Unless a biosurveillance system collects data about every individual in a population, it is subject to possible biases in its pattern of sampling that can affect the utility of the data. A system may sample poorer neighborhoods more or less often than affluent ones, children more or less often than adults, and institutionalized people more or less often than noninstitution-alized people. The differences can be great, as would be the case early in deployment of a biosurveillance system when hospital participation is spotty. Sampling bias is referred to by the Centers for Disease Control and Prevention (CDC) working group as "representativeness."
An evaluator can crudely measure sampling bias as the percentage of potential reporting entities from different zip codes or other geographic regions that participate in a system. As a more fine-grained measure, the evaluator can measure the fraction of received reports of a health-event with a known prevalence. For example, to estimate the sampling bias in a biosurveillance system that receives data from hospitals, published emergency department utilization data or hospital discharge data sets (described in Chapter 21) may be used to define the total number of individuals seeking care in a region, and those numbers may be compared with the number of reports received by the biosurveillance system. Hospital discharge data sets include sex, age, and zip code, enabling detailed analysis of sampling biases in those sociodemographic and geographic strata.
The decision between a using a crude or fine-grained measure of bias depends on how the surveillance data are used by epidemiologists and other end-users. If an epidemiologist or a detection algorithm uses the surveillance data to estimate incidence of disease in a strata of the population, it is essential to understand the sampling bias at that level. If, on the other hand, the analysis is not affected by biases (e.g., as in the National Retail Data Monitor) (Wagner et al., 2003), then it may not even be necessary to measure sampling bias.
The utility of a biosurveillance system is a function of the number of diseases that it covers. A special purpose system for a single disease is less valuable than is a system that covers 100 diseases if all other factors, such as cost, are equal. For a manual biosurveillance system, an evaluator can determine disease coverage by inspection of reporting forms and procedures. For an automatic system, the evaluator can inspect the structure and content of the database of the system.
A biosurveillance system, if you do not forget to include the human element, may involve thousands, if not hundreds of thousands of "components," all of which can potentially malfunction or fail.
Reliability of the computer elements of a biosurveillance system can be measured by how often the components are in a usable state when users or other computer systems attempt to access them. An evaluation can record system downtime and response delay characteristics experienced by users and other systems. Specific methods include automatic logging of unavailability of systems and functions accompanied by error analyses designed to identify correctable causes. Results can be reported as percentage of time that a system or feature was available.
Computer system reliability is relatively easy to measure, and the results of a study can be used to improve component reliability or to contribute to an estimation of overall system reliability. Information technology professionals can also audit the design and implementation of a system to determine its fault tolerance.

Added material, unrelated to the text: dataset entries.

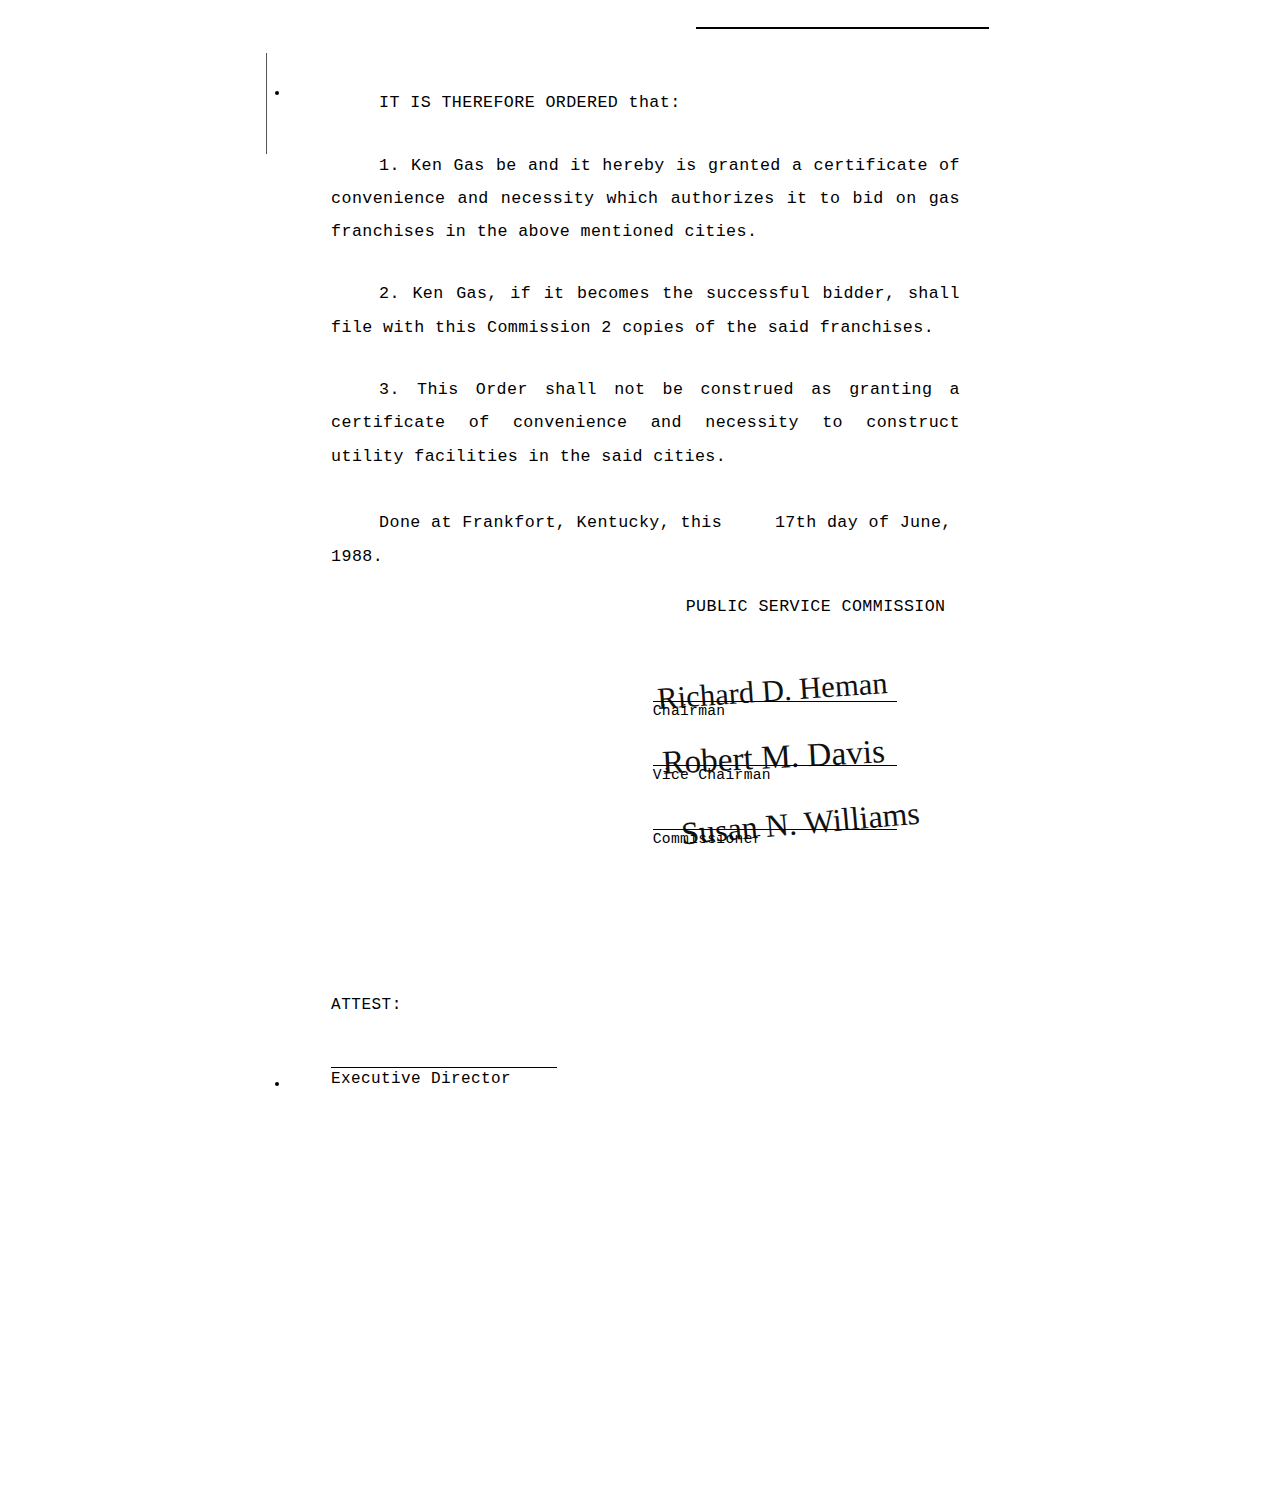IT IS THEREFORE ORDERED that:
1. Ken Gas be and it hereby is granted a certificate of convenience and necessity which authorizes it to bid on gas franchises in the above mentioned cities.
2. Ken Gas, if it becomes the successful bidder, shall file with this Commission 2 copies of the said franchises.
3. This Order shall not be construed as granting a certificate of convenience and necessity to construct utility facilities in the said cities.
Done at Frankfort, Kentucky, this 17th day of June, 1988.
PUBLIC SERVICE COMMISSION
Richard D. Heman Chairman
Robert M. Davis Vice Chairman
Susan N. Williams Commissioner
ATTEST:
Executive Director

"Component" reliability of humans is more time-consuming to measure. In general, an evaluator would first identify the role that the person plays in the overall system and then measure the person's error rate. For example, if the person was the on-call epidemiologist and one of her roles was to field phone calls from emergency departments, a study could measure the number of phone calls missed and the reasons why.
Although an engineer can estimate overall system reliability from data about failure rates for individual components, it is also possible to test or measure overall system reliability directly. An evaluator can manipulate the inputs to a component or the overall system by injecting test data into the system at some point in the processing chain and following its appearance at various downstream points to measure time latencies or data loss and even whether and when a human notices the data or takes action. A test might involve buying, for example, 50 thermometers from a retail store and tracking their appearance in the biosurveillance system and effects on the human components. We refer to this test as the Moore test in honor of the first individual to challenge a biosurveillance system in this manner (Andrew Moore, personal communication).

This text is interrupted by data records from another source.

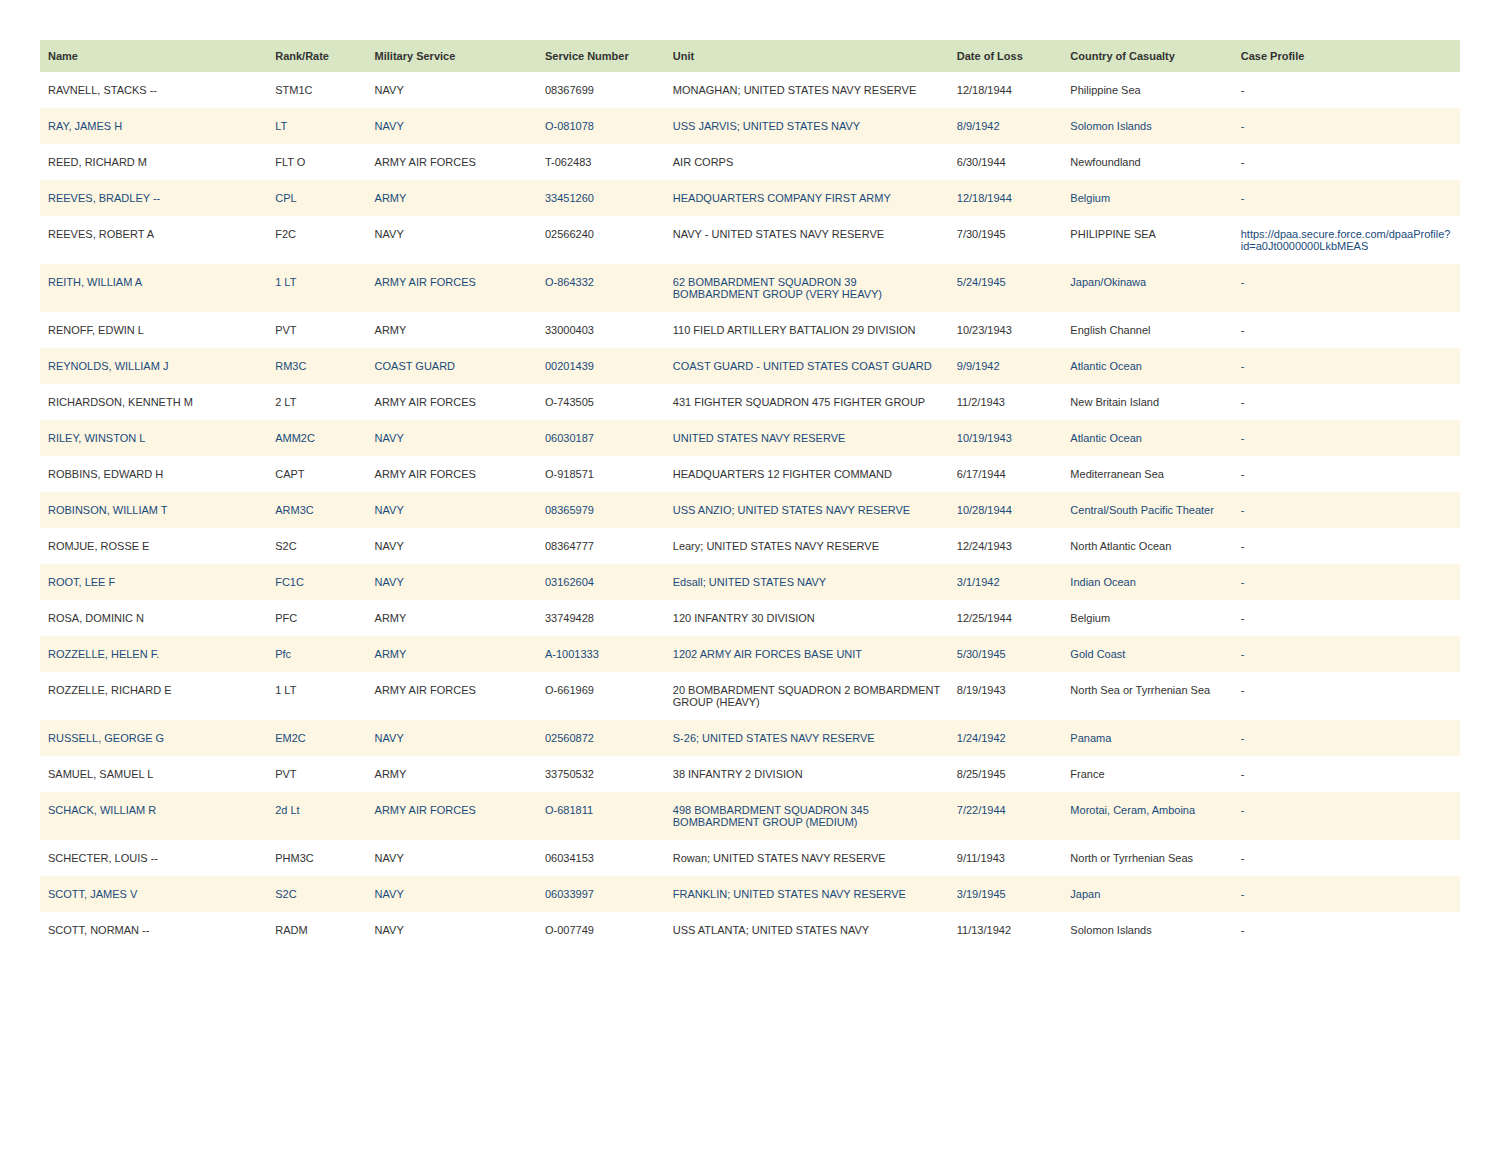| Name | Rank/Rate | Military Service | Service Number | Unit | Date of Loss | Country of Casualty | Case Profile |
| --- | --- | --- | --- | --- | --- | --- | --- |
| RAVNELL, STACKS -- | STM1C | NAVY | 08367699 | MONAGHAN; UNITED STATES NAVY RESERVE | 12/18/1944 | Philippine Sea | - |
| RAY, JAMES H | LT | NAVY | O-081078 | USS JARVIS; UNITED STATES NAVY | 8/9/1942 | Solomon Islands | - |
| REED, RICHARD M | FLT O | ARMY AIR FORCES | T-062483 | AIR CORPS | 6/30/1944 | Newfoundland | - |
| REEVES, BRADLEY -- | CPL | ARMY | 33451260 | HEADQUARTERS COMPANY FIRST ARMY | 12/18/1944 | Belgium | - |
| REEVES, ROBERT A | F2C | NAVY | 02566240 | NAVY - UNITED STATES NAVY RESERVE | 7/30/1945 | PHILIPPINE SEA | https://dpaa.secure.force.com/dpaaProfile?id=a0Jt0000000LkbMEAS |
| REITH, WILLIAM A | 1 LT | ARMY AIR FORCES | O-864332 | 62 BOMBARDMENT SQUADRON 39 BOMBARDMENT GROUP (VERY HEAVY) | 5/24/1945 | Japan/Okinawa | - |
| RENOFF, EDWIN L | PVT | ARMY | 33000403 | 110 FIELD ARTILLERY BATTALION 29 DIVISION | 10/23/1943 | English Channel | - |
| REYNOLDS, WILLIAM J | RM3C | COAST GUARD | 00201439 | COAST GUARD - UNITED STATES COAST GUARD | 9/9/1942 | Atlantic Ocean | - |
| RICHARDSON, KENNETH M | 2 LT | ARMY AIR FORCES | O-743505 | 431 FIGHTER SQUADRON 475 FIGHTER GROUP | 11/2/1943 | New Britain Island | - |
| RILEY, WINSTON L | AMM2C | NAVY | 06030187 | UNITED STATES NAVY RESERVE | 10/19/1943 | Atlantic Ocean | - |
| ROBBINS, EDWARD H | CAPT | ARMY AIR FORCES | O-918571 | HEADQUARTERS 12 FIGHTER COMMAND | 6/17/1944 | Mediterranean Sea | - |
| ROBINSON, WILLIAM T | ARM3C | NAVY | 08365979 | USS ANZIO; UNITED STATES NAVY RESERVE | 10/28/1944 | Central/South Pacific Theater | - |
| ROMJUE, ROSSE E | S2C | NAVY | 08364777 | Leary; UNITED STATES NAVY RESERVE | 12/24/1943 | North Atlantic Ocean | - |
| ROOT, LEE F | FC1C | NAVY | 03162604 | Edsall; UNITED STATES NAVY | 3/1/1942 | Indian Ocean | - |
| ROSA, DOMINIC N | PFC | ARMY | 33749428 | 120 INFANTRY 30 DIVISION | 12/25/1944 | Belgium | - |
| ROZZELLE, HELEN F. | Pfc | ARMY | A-1001333 | 1202 ARMY AIR FORCES BASE UNIT | 5/30/1945 | Gold Coast | - |
| ROZZELLE, RICHARD E | 1 LT | ARMY AIR FORCES | O-661969 | 20 BOMBARDMENT SQUADRON 2 BOMBARDMENT GROUP (HEAVY) | 8/19/1943 | North Sea or Tyrrhenian Sea | - |
| RUSSELL, GEORGE G | EM2C | NAVY | 02560872 | S-26; UNITED STATES NAVY RESERVE | 1/24/1942 | Panama | - |
| SAMUEL, SAMUEL L | PVT | ARMY | 33750532 | 38 INFANTRY 2 DIVISION | 8/25/1945 | France | - |
| SCHACK, WILLIAM R | 2d Lt | ARMY AIR FORCES | O-681811 | 498 BOMBARDMENT SQUADRON 345 BOMBARDMENT GROUP (MEDIUM) | 7/22/1944 | Morotai, Ceram, Amboina | - |
| SCHECTER, LOUIS -- | PHM3C | NAVY | 06034153 | Rowan; UNITED STATES NAVY RESERVE | 9/11/1943 | North or Tyrrhenian Seas | - |
| SCOTT, JAMES V | S2C | NAVY | 06033997 | FRANKLIN; UNITED STATES NAVY RESERVE | 3/19/1945 | Japan | - |
| SCOTT, NORMAN -- | RADM | NAVY | O-007749 | USS ATLANTA; UNITED STATES NAVY | 11/13/1942 | Solomon Islands | - |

4.5. Sensitivity, Specificity, and Timeliness of Case and Outbreak Detection
We discussed methods for measuring sensitivity, specificity (or false-alarm rate), and timeliness in detail in Chapter 20. We note that published guidelines recommend that evaluators measure predictive value positive and sensitivity (CDC, 2001; Buehler et al., 2004; Bravata et al., 2004). We recommend instead that, whenever possible, evaluators measure the sensitivity and specificity of a biosurveillance system. Appendix B provides a rationale for this recommendation.
Evaluators measure sensitivity, specificity, and timeliness in the field because these key properties of a biosurveillance system may differ from those measured in laboratory evaluations. In the field, a biosurveillance system is subject to the possibility of failure of many system components, whether they be human, network, or computer. If a component or the entire system fails often enough, receiver operating characteristic (ROC) and activity monitoring operating characteristic (AMOC) curves derived under more ideal laboratory conditions will overestimate the expected detection performance of a system. We note that laboratory evaluations may use carefully prepared data from which obvious errors in data files, such as duplicate records, have been removed.

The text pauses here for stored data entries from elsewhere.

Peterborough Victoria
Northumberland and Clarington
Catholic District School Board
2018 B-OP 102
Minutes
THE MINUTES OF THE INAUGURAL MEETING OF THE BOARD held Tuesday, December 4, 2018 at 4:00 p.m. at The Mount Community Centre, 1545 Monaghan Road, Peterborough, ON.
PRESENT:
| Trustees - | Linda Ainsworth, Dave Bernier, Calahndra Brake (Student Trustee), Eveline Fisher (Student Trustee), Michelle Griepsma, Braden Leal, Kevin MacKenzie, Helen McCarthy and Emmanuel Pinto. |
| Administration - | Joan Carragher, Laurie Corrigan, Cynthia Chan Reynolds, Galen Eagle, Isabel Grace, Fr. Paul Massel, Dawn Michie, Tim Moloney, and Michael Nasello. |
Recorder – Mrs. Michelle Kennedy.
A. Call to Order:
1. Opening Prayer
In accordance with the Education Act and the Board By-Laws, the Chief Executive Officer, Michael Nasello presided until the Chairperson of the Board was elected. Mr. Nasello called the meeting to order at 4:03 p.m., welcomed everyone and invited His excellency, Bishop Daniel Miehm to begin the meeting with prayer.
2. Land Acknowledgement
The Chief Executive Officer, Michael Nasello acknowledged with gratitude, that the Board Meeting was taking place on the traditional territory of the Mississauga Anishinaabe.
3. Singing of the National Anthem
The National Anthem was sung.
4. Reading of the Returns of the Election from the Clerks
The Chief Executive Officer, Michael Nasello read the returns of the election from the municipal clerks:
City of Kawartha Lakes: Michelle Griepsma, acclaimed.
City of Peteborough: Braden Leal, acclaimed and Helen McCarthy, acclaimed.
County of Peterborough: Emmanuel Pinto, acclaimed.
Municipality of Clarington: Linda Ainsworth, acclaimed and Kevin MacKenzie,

Measuring field performance of case-detection algorithms is not difficult for common diseases because there will be sufficient numbers of cases. For this reason, an evaluator can conduct a field evaluation of a case-detection system almost immediately. Field evaluation of an outbreak-detection system, in contrast, is quite challenging because of the need for a large sample of outbreaks from which to measure sensitivity and timeliness.
Field evaluations of outbreak-detection algorithms are appropriate for large biosurveillance systems. Any single biosurveillance system, unless it is regional or nationwide, will not encounter a sufficient number of outbreaks unless it is deployed in several states. Field evaluations of outbreak-detection systems are appropriate for mature systems. It is hard to imagine freezing the development of a rapidly evolving biosurveillance system for a period of a year or more to accumulate an adequate sample.
One strategy for field testing of outbreak-detection algorithms is a multicenter trial in which essentially identical surveillance strategies for a common type of outbreak would be implemented in biosurveillance systems in multiple cities (or hospital in the case of nosocomial infections).A second approach would use a standard case-study format, such as the one developed by the RODS Laboratory (http://rods.health.pitt.edu/) (Rizzo et al., 2005), which encourages a uniform method for measuring time of detection, false-alarm rates, and cost of false alarms and for reporting of sufficient detail about any differences in surveillance data or systems to allow meta analysis across studies of individual outbreaks or small numbers of outbreaks.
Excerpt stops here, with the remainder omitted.